■ **Written task**
Express the rows below as a Markdown table with the columns Number and Line. Skip blank lines, and leave the pictures out of the answer.

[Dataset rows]
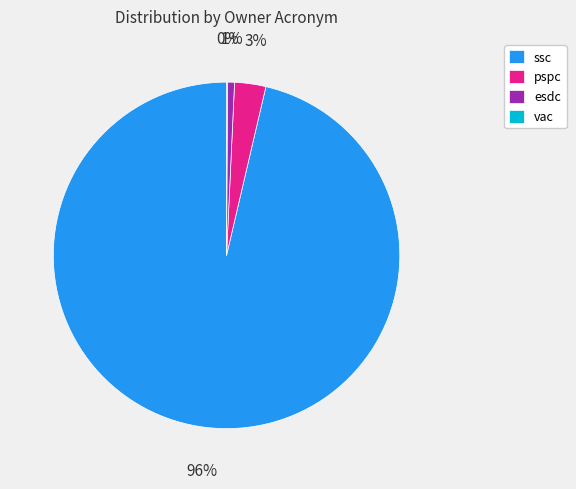

To the nearest percent, what is the combined percentage of esdc and pspc?

4%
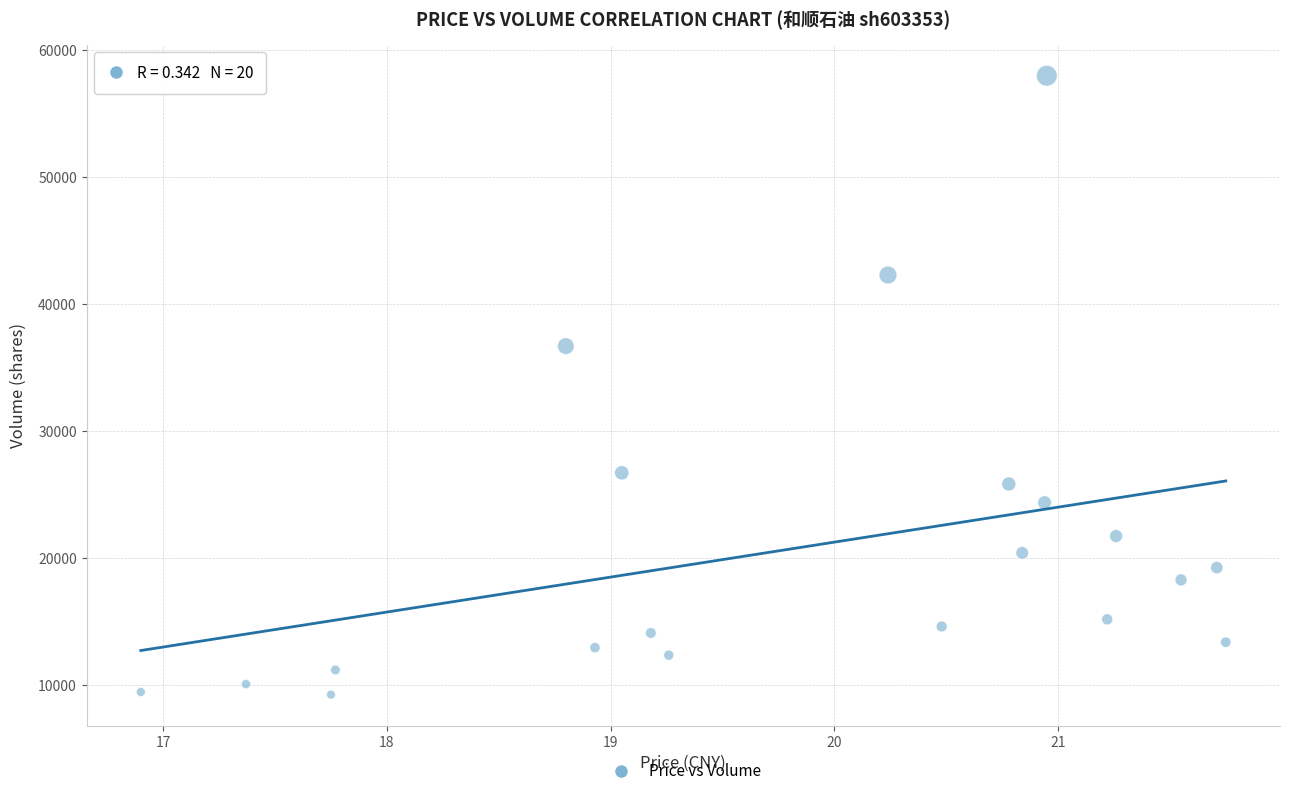

What is the range of Y values (max minus min)?

48698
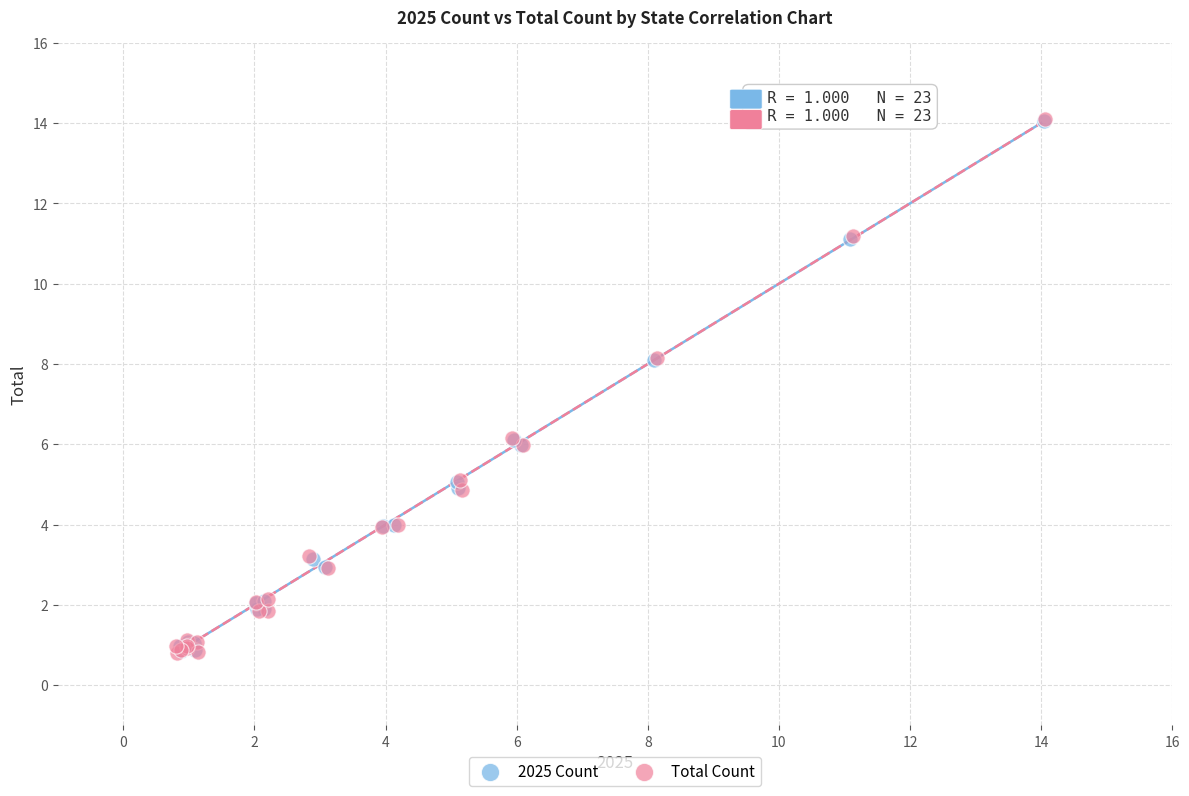

Which series has the widest spread of Y values?

Total Count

■ **Task result**
| Number | Line |
|---|---|
| 1 | To the nearest percent, what is the combined percentage of esdc and pspc? |
| 2 | 4% |
| 3 | What is the range of Y values (max minus min)? |
| 4 | 48698 |
| 5 | Which series has the widest spread of Y values? |
| 6 | Total Count |